Purpose: Although rapid-acting insulins (RAIs) are used frequently in Korean clinical settings, evidence on their use is limited. This study explores the pattern and clinical effectiveness of the use of RAIs in Korean patients with type 2 diabetes mellitus (T2DM). Patients and Methods: This non-interventional, observational study enrolled patients (aged >18 years) with T2DM who were prescribed RAIs. The pattern of use and effectiveness of RAI analogs were evaluated over 6 months. Results: A total of 299/451 patients were analyzed. Approximately 90% (n/N=270/299) of the patients received insulin glulisine, which significantly reduced their levels of glycated hemoglobin (HbA1c: n=270, mean± standard deviation [SD]; −1.16±6.02%, p=0.0017), fasting plasma glucose (n=40; mean±SD: −54.9±90.89 mg/dl, p=0.0005), and post prandial blood glucose (n=35, mean±SD: −89.46± 105.68 mg/dl, p<0.0001) at 6 months, with a corresponding increase in body weight (BW) (n=197, mean±SD:1.45±3.64 kg, p<0.0001).
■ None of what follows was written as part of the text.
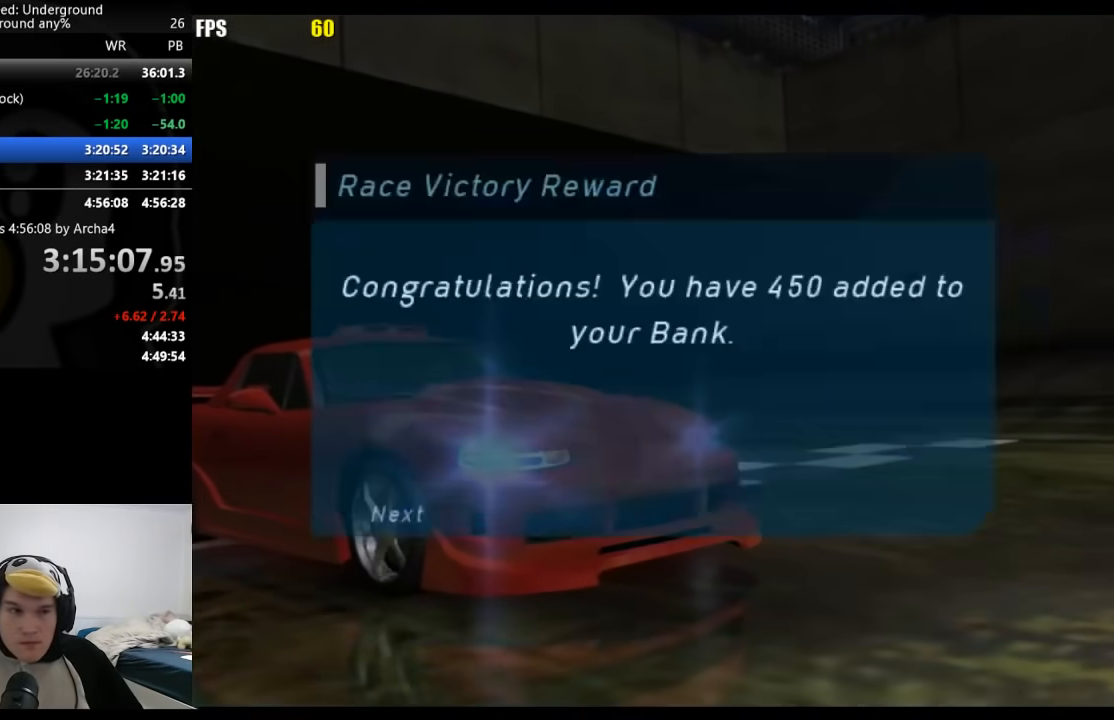
{"buttons": [], "left_stick": "center", "right_stick": "center", "events": [[33, "A", "down"], [83, "A", "up"], [350, "A", "down"], [417, "A", "up"]]}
At 6 months, more patients receiving an intensive regimen (basal insulin+≥2 RAI injections/day) had HbA1c <7% than those receiving a non-intensive regimen (basal insulin+1 RAI injection/day) (20.69% vs 7.46%; p=0.0333); the corresponding reduction in HbA1c was also higher in patients receiving the intensive regimen (p<0.0001). About one-fourth patients (n/N=22/95) were switched to the intensive regimen (from 1 to ≥2 RAI injections/day), and only 4.41% (n/N=9/204) of the patients were switched to 1 RAI injection/day. The patients receiving the intensive regimen showed higher levels of HbA1c reductions (mean±SD: −1.27±1.96%) compared with the maintenance group-1 RAI injection/day (mean±SD: −0.72±1.66%) (p=0.0459), without a significant increase in BW and body mass index. Conclusion: The insulin glulisine intensification regimen showed glycemic target achievement and can be considered a therapeutic tool in the management of T2DM patients.
|Number of pages||9|
|Journal||Diabetes, Metabolic Syndrome and Obesity: Targets and Therapy|
|Publication status||Published - 2022|
Bibliographical noteFunding Information:
The authors would like to thank the study patients, their family, and caregivers who were involved in this study. Editorial support in the preparation of this publication was provided by Sonal More (Tata Consultancy Services Ltd., India) and paid for by Sanofi. Editorial support in the preparation of this publication was also provided by Anahita Gouri and Rohan Mitra of Sanofi, India. The authors, individually and collectively, are responsible for all content and editorial decisions and received no payment from Sanofi directly or indirectly (through a third party) related to the development/presentation of this publication. Funding The study was funded by Sanofi Aventis Korea Ltd.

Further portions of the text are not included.